§ **ACTIVITIES**:
**1)** In the international trade notes, what example of specialization is given?
**2)** Quote the international trade notes between "4.1.2 International trade" and "in certain industries.", inclusive.

§ **DOCUMENT EXCERPT**:
4.1.2 International trade & business growth

Cards (13)

  • Imports are goods bought in from other countries.
  • Countries can specialise in certain goods, meaning that they can sell products at more attractive prices (with their lower labour costs) than we could in the UK.
  • Exports are goods sold to foreign countries.
  • Examples of UK exports are:
    • Medical supplies
    • Cars
    • Gas turbines
    • Gold
  • Specialisation is the principle of concentrating on or becoming an expert in a particular subject or skill.
  • Countries can be specialised in certain industries.
  • Countries can be specialised due to:
    • Proximity of raw materials
    • Low labour costs
    • Historical ability
  • An example of specialisation is Belgian chocolate
  • Comparative advantage is where a country has a lower opportunity cost of producing a product
  • The benefits to India of specialisation are:
    • Increased productivity, output and economies of scale (reduced average costs)
    • More resources means increased scale of production, leading to economies of scale
    • Comparative advantage
    • GDP growth / boosted economic growth
  • Downsides to specialisation are:
    • A country can become over-reliant on one industry, which doesn’t spread risk
    • Other countries can become cheaper in the same industry, increasing competition
    • Can suffer from diseconomies of scale through lack of communication or coordination
  • FDI (Foreign Direct Investment) is where a business from one country invests or establishes itself in another
  • FDI stimulates business growth as it building factories or premises in a host nation can create jobs. It also brings skills and technology to emerging countries, for example, training up new managers.

§ **DATA LISTING**:
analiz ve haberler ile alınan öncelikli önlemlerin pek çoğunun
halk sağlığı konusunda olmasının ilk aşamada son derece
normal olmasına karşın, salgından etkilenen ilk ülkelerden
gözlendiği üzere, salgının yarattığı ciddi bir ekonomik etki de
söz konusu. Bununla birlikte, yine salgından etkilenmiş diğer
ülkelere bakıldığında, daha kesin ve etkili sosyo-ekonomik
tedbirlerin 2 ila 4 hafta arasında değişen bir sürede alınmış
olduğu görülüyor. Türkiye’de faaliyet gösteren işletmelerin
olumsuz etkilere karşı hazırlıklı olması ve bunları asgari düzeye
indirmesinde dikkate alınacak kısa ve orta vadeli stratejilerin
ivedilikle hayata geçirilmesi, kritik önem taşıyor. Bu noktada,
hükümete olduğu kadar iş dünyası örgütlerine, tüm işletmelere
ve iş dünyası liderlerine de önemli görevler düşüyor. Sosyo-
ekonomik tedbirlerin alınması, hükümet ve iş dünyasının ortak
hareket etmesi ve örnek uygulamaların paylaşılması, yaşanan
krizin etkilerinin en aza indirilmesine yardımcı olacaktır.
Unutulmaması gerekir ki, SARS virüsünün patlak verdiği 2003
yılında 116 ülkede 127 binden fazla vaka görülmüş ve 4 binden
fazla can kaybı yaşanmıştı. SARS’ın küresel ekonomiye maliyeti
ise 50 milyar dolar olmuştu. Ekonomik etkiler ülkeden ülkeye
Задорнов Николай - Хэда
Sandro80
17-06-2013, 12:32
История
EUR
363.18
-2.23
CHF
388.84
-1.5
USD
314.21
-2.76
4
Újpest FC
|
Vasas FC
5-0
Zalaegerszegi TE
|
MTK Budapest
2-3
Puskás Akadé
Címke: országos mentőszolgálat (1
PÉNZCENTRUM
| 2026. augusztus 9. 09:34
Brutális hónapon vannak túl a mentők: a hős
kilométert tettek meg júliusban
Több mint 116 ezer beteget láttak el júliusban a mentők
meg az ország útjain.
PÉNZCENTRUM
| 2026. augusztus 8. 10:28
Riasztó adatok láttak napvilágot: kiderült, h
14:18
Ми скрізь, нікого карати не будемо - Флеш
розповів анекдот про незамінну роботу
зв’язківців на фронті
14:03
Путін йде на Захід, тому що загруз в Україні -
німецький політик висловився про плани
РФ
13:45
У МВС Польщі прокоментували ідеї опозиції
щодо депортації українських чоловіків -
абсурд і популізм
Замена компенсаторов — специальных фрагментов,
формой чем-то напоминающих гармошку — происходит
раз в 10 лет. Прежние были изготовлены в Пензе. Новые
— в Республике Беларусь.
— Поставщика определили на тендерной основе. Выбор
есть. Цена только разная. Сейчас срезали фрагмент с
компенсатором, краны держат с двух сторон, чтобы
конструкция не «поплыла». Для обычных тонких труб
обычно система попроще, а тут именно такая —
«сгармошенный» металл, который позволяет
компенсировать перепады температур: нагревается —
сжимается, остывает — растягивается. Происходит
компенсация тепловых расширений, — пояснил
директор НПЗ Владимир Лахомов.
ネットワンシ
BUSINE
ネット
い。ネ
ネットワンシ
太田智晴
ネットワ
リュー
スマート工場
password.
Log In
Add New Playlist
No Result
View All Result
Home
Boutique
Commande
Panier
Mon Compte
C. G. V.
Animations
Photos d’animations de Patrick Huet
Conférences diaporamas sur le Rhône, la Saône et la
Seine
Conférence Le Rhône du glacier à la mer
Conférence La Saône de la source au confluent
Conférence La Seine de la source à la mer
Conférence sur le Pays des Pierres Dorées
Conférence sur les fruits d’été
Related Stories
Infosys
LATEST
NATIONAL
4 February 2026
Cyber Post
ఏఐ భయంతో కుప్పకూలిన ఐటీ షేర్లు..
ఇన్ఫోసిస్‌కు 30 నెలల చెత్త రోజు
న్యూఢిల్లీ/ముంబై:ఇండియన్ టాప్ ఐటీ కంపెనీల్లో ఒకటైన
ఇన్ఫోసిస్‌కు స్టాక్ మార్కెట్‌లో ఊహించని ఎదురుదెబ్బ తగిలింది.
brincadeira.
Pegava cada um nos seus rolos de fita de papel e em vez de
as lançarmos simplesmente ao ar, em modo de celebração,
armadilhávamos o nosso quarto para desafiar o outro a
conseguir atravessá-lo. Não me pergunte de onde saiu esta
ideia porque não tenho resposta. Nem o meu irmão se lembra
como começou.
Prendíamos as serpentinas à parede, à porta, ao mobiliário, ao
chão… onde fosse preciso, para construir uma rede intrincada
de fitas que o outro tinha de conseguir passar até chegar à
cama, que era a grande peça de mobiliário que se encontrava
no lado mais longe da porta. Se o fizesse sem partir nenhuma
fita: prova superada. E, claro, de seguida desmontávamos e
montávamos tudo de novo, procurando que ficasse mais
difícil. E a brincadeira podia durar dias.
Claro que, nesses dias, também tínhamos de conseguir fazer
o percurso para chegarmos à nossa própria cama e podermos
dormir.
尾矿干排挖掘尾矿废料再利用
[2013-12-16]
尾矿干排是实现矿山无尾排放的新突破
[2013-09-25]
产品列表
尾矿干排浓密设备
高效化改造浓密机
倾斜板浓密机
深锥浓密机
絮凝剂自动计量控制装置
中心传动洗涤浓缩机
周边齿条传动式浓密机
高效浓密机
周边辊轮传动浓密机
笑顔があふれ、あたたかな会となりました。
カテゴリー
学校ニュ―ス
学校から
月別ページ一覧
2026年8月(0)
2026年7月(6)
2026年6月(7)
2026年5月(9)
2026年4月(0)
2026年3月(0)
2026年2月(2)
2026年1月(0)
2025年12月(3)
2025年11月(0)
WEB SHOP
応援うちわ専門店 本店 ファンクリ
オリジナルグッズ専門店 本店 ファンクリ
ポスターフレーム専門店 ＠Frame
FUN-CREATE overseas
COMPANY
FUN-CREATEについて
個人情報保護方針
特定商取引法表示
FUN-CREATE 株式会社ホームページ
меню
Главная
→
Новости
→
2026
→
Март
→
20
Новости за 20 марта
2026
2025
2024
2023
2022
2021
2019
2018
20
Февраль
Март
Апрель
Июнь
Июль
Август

§ **ANSWER LIST**:
**1)** Belgian chocolate.

**2)**
4.1.2 International trade & business growth

Cards (13)

  • Imports are goods bought in from other countries.
  • Countries can specialise in certain goods, meaning that they can sell products at more attractive prices (with their lower labour costs) than we could in the UK.
  • Exports are goods sold to foreign countries.
  • Examples of UK exports are:
    • Medical supplies
    • Cars
    • Gas turbines
    • Gold
  • Specialisation is the principle of concentrating on or becoming an expert in a particular subject or skill.
  • Countries can be specialised in certain industries.